Questions d'étude |
1 > Dans le texte sur l'agression de Salman Rushdie, condensez le paragraphe qui commence par « Salman Rushdie, qui a passé plusieurs années » en conservant ses faits essentiels.
2 > Prolongez le texte sur l'agression de Salman Rushdie à la suite de sa dernière phrase.

Texte présenté |
──────
L'écrivain américano-britannique d'origine indienne a été attaqué sur scène lors d'une conférence à la Chautauqua Institution le 12 août par Hadi Matar, âgé de 24 ans, qui aurait été inspiré par la fatwa émise contre Rushdie par le Guide suprême iranien décédé Ruhollah Khomeini en raison de son livre Les Versets sataniques.
Salman Rushdie, qui a passé plusieurs années à se cacher après la publication de la fatwa, a été poignardé par Matar à plusieurs reprises au cou et au torse, perdant ainsi un œil ainsi que l'usage d'une main.
Matar a été accusé de tentative de meurtre au deuxième degré et de tentative d'agression au deuxième degré, deux accusations qu'il nie entièrement.
Rushdie souligne qu'il n’accuse que son agresseur pour cette attaque et qu’il ne ressent aucune amertume envers qui que ce soit d’autre, bien que la salle en question ait mis en place des mesures de sécurité insuffisantes.
──────
Données fournies |
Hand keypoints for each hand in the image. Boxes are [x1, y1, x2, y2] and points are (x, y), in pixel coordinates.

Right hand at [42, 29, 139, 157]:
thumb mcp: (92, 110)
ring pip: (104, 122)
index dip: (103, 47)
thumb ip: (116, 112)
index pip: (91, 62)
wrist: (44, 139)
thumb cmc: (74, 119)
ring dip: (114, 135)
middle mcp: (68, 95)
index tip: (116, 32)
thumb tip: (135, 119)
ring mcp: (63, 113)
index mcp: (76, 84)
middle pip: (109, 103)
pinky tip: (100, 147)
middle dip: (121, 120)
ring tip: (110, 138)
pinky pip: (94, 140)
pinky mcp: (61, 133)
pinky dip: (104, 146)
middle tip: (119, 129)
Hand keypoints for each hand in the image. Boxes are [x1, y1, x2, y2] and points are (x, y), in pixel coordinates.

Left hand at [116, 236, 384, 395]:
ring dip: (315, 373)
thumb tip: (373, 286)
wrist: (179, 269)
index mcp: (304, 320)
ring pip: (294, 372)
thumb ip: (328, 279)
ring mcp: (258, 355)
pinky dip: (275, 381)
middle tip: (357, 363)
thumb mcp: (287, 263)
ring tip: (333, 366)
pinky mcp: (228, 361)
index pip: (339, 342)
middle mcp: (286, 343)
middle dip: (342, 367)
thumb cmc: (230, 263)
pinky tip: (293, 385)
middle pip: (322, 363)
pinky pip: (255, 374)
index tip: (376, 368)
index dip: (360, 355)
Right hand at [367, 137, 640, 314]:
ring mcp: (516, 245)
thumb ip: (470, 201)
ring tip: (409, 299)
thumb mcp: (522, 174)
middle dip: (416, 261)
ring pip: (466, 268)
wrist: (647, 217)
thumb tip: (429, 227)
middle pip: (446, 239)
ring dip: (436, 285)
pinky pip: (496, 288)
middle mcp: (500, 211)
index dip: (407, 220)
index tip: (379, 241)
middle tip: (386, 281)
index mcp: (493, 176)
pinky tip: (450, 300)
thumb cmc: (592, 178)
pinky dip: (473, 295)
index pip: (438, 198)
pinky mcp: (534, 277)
──────
Résultats dans l'ordre |
1 > Longtemps caché après la fatwa, Salman Rushdie a reçu de Matar plusieurs coups de couteau au cou et au torse. Il y a perdu un œil et l'usage d'une main.

2 >
«Je ne sais pas ce que je pense de lui, parce que je ne le connais pas», déclare Rushdie à propos de Matar, qui a admis ne pas avoir lu «Les Versets Sataniques» dans leur intégralité.
«Tout ce que j'ai vu, c'est son interview idiote dans le New York Post. Ce que seul un idiot ferait. Je sais que le procès n’aura pas lieu de sitôt. Il pourrait ne pas se tenir avant la fin de l'année prochaine. Je suppose que j'en saurai alors plus sur lui.»
Rushdie poursuit: «Je me suis efforcé au cours de ces années d’éviter la récrimination et l'amertume. Je pense juste que ce n'est pas une bonne vision des choses. L'une des façons dont j'ai géré tout cela est de regarder vers l'avant et non vers l'arrière. Ce qui se passera demain est plus important que ce qui s'est passé hier.»
«Je me suis toujours efforcé de ne pas endosser le rôle de victime. Vous êtes alors juste assis là à dire: “Quelqu'un m'a planté un couteau! Pauvre de moi”… Ce que je pense parfois.»
Il admet, cependant, que l'écriture est devenue difficile à la suite de l'attaque. «Il existe une chose que l’on appelle le SSPT [syndrome de stress post-traumatique]», affirme-t-il.
«J'ai trouvé qu’écrire était très, très difficile. Je m'assieds pour écrire et rien ne se passe. J'écris, mais c'est une combinaison de vide et de bric-à-brac, des trucs que j'écris et que je supprime le lendemain. Je ne suis pas encore sorti de cette forêt, vraiment pas.»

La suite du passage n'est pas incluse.